Why I Created a11y-engine
Accessibility tooling has improved significantly over the years, but workflows still require multiple tools, manual validation, and repetitive processes. a11y-engine started as an attempt to integrate AI directly into that workflow and make accessibility testing more useful inside modern frontend development.
- Accessibility
- Open Source
- Frontend

Frontend accessibility usually requires multiple tools working at the same time. axe helps with automated scans. Playwright makes it possible to validate real navigation flows. Lighthouse works as a quick audit. Screen readers, keyboard navigation, and manual validation remain an important part of the process. Each tool solves a different part of the problem, but the complete workflow often ends up feeling fragmented and repetitive during development.
The motivation behind a11y-engine came from trying to improve that exact flow. The idea was not to replace existing tools, but to integrate them into a more consistent experience for modern frontend and bring AI directly into the accessibility process. Over time, it became clear that the challenge was not only detecting issues. The real work came after that: interpreting findings, organizing remediation, and keeping processes consistent in day-to-day development.
One of the main goals was to bring different tools into a more connected workflow. axe, Playwright, and structured testing already solved important parts of the process, but they usually lived separately across scripts, reports, audits, and manual reviews. a11y-engine started as a way to bring all of that closer together inside a more centralized flow aligned with how frontend teams actually work today.

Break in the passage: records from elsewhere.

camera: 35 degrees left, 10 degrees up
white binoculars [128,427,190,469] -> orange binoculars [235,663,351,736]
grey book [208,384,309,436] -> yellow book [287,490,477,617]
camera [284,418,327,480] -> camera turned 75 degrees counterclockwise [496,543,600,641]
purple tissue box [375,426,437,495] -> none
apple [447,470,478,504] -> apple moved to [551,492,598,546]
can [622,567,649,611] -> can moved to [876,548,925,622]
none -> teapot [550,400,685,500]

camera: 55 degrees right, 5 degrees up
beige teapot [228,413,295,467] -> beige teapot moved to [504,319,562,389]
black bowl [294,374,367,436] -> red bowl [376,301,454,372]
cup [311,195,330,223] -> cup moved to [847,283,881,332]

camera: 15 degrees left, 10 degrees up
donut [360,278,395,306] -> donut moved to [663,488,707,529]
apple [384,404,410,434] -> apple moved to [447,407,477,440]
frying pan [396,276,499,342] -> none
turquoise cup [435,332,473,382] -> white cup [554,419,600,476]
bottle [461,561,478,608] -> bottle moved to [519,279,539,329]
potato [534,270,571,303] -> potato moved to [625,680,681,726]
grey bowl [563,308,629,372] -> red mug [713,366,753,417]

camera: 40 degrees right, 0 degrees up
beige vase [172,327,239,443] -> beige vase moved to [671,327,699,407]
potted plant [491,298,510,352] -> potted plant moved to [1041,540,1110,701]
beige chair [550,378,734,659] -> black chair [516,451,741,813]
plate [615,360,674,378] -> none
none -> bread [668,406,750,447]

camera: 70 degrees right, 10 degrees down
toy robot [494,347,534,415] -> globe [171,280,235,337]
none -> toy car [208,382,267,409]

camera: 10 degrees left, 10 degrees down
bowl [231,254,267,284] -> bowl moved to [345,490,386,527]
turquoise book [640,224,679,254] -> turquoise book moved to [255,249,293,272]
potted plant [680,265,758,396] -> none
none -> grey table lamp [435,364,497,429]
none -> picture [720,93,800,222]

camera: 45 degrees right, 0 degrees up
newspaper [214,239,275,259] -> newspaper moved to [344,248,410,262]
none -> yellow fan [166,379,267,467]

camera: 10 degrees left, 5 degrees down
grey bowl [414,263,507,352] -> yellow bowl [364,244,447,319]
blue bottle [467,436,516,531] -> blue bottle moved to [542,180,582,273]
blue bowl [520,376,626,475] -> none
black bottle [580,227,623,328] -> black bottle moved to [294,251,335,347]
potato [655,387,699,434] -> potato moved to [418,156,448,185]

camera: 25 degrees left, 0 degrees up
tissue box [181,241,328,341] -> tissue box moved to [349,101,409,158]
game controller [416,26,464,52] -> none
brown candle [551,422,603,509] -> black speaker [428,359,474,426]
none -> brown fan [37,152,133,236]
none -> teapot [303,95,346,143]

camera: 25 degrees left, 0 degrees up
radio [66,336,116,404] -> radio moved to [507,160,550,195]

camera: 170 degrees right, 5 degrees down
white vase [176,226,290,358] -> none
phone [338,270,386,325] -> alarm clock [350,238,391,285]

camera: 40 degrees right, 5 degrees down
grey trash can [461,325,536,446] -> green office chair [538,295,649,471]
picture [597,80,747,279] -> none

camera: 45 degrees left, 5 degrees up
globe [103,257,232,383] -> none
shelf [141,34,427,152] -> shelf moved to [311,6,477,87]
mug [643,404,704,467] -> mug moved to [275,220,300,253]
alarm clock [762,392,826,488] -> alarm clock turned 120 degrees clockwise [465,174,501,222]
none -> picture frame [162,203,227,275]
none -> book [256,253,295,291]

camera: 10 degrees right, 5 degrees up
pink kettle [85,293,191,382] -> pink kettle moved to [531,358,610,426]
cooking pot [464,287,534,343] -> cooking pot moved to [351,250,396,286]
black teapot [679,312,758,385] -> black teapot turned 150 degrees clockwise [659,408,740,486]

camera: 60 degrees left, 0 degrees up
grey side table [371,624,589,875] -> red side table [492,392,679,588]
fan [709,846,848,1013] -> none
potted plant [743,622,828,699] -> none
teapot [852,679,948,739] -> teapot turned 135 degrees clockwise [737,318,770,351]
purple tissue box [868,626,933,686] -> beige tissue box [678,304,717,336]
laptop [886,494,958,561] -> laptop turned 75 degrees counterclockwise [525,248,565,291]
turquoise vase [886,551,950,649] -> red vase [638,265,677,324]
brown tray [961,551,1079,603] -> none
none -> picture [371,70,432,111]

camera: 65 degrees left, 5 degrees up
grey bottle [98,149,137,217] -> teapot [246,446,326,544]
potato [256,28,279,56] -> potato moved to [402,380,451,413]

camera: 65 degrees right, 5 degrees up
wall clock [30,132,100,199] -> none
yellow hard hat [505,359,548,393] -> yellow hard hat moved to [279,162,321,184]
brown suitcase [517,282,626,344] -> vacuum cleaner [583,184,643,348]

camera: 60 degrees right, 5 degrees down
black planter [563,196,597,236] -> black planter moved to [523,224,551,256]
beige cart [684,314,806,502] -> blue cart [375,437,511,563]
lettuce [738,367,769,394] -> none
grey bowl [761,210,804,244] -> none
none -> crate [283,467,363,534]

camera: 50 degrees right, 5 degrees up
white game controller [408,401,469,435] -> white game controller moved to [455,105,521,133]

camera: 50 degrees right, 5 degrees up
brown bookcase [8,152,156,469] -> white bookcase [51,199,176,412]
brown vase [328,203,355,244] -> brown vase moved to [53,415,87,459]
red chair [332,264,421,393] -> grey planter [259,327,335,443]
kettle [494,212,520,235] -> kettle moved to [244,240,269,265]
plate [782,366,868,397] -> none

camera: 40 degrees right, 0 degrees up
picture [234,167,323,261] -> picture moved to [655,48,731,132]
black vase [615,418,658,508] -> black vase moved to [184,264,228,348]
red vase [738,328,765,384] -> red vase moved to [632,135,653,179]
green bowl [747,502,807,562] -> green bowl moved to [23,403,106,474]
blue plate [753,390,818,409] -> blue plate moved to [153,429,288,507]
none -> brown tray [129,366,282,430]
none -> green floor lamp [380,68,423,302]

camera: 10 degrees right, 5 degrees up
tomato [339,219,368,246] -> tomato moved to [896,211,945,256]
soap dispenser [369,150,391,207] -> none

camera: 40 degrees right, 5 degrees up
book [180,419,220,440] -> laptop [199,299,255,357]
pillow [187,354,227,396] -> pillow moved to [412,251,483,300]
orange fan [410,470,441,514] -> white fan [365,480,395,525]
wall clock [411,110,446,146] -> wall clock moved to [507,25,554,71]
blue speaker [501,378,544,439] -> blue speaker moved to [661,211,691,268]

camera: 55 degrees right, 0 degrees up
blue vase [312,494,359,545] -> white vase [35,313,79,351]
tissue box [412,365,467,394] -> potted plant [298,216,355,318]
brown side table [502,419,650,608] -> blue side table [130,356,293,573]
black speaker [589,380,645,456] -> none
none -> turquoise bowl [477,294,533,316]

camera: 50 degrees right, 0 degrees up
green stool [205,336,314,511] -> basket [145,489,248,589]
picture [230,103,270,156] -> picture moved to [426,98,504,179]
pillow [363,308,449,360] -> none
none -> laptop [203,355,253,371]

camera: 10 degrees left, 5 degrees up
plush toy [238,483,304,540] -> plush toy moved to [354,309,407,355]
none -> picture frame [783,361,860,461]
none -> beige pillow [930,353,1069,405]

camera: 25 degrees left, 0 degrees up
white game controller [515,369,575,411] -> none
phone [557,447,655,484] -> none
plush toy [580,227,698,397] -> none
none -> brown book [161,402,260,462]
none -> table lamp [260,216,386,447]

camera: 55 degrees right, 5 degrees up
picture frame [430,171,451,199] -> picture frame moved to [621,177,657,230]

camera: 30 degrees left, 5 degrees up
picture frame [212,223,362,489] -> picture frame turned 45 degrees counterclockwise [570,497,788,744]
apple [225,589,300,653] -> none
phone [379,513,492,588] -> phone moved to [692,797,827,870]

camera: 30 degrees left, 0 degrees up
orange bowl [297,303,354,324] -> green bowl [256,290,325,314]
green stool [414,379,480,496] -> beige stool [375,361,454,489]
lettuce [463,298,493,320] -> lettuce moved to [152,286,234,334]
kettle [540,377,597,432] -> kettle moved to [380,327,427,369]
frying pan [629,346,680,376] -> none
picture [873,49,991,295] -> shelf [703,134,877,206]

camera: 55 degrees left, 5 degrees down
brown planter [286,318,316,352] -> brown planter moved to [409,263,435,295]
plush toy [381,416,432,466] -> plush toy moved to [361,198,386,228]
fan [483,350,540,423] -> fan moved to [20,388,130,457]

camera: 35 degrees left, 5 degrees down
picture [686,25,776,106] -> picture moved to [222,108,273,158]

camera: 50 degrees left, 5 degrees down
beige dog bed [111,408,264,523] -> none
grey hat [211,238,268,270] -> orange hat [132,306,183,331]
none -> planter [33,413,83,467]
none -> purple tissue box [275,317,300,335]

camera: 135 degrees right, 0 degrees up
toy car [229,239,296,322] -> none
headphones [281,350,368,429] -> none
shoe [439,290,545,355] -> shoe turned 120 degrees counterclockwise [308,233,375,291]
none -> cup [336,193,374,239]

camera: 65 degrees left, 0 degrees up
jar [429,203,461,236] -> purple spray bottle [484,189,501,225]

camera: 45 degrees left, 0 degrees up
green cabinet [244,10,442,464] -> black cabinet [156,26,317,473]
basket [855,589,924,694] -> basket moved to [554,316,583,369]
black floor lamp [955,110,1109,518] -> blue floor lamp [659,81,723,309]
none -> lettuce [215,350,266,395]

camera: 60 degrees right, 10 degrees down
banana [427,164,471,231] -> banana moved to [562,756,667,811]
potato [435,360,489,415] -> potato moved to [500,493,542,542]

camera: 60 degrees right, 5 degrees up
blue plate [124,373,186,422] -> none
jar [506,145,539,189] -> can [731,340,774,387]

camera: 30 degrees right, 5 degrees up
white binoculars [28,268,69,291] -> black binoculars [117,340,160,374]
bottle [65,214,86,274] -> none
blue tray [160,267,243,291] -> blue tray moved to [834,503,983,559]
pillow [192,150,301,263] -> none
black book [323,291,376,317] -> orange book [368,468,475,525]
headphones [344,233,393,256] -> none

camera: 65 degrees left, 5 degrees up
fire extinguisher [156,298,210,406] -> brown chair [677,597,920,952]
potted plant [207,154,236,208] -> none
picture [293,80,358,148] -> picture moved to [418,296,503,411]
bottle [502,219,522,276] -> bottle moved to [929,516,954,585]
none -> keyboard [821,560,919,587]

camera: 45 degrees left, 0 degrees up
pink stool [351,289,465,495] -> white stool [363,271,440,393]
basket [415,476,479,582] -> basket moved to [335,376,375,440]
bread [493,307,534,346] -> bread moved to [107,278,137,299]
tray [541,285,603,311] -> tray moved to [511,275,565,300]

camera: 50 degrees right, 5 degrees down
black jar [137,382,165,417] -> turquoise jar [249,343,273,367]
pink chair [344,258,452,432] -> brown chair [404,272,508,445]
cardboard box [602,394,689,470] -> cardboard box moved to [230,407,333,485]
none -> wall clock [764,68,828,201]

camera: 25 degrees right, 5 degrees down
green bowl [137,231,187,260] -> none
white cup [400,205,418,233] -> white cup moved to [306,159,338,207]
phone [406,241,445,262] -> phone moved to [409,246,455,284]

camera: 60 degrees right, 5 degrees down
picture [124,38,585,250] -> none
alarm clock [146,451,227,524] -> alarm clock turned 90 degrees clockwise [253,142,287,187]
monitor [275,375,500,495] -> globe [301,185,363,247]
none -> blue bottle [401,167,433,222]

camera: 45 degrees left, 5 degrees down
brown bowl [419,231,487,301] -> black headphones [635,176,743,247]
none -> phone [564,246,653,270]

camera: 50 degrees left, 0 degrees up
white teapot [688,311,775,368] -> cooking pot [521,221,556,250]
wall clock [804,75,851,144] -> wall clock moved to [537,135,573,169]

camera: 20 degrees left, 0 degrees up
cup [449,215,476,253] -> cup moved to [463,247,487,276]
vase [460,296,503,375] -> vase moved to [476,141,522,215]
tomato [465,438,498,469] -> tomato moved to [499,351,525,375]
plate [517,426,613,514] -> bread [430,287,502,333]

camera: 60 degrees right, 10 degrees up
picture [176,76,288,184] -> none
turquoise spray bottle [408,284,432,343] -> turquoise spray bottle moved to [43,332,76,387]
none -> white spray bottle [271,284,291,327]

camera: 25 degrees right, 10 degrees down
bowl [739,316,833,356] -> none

AI eventually became an important part of that approach. Not only as an analysis layer, but as a way to help interpret findings, generate technical context, and accelerate remediation processes. Very often, the problem is not finding accessibility errors. The problem is transforming audits and technical results into useful actions for developers working on real components and complex applications.
Another important part of the project was moving accessibility toward the tools teams already use every day. A large part of modern development happens inside GitHub, pull requests, and automated pipelines, so keeping accessibility separate from the main engineering flow never made much sense. Integrating findings and validations directly into PRs and reviews helped accessibility stop feeling like an external task and start becoming a natural part of development.
The same happened with Slack and Jira. Many accessibility problems do not happen because tools are missing, but because the workflow ends up fragmented across reports, tickets, conversations, and manual validations that live in different places. An important part of a11y-engine was trying to connect all of that into a more consistent flow, where automated findings, manual validations, and remediation processes could exist close to where the team already works.
In the end, a11y-engine was created as an attempt to modernize the accessibility workflow for real frontend work. Integrating existing tools, bringing AI into the process, and helping structure testing, validation, and remediation inside an experience that is more useful for modern development.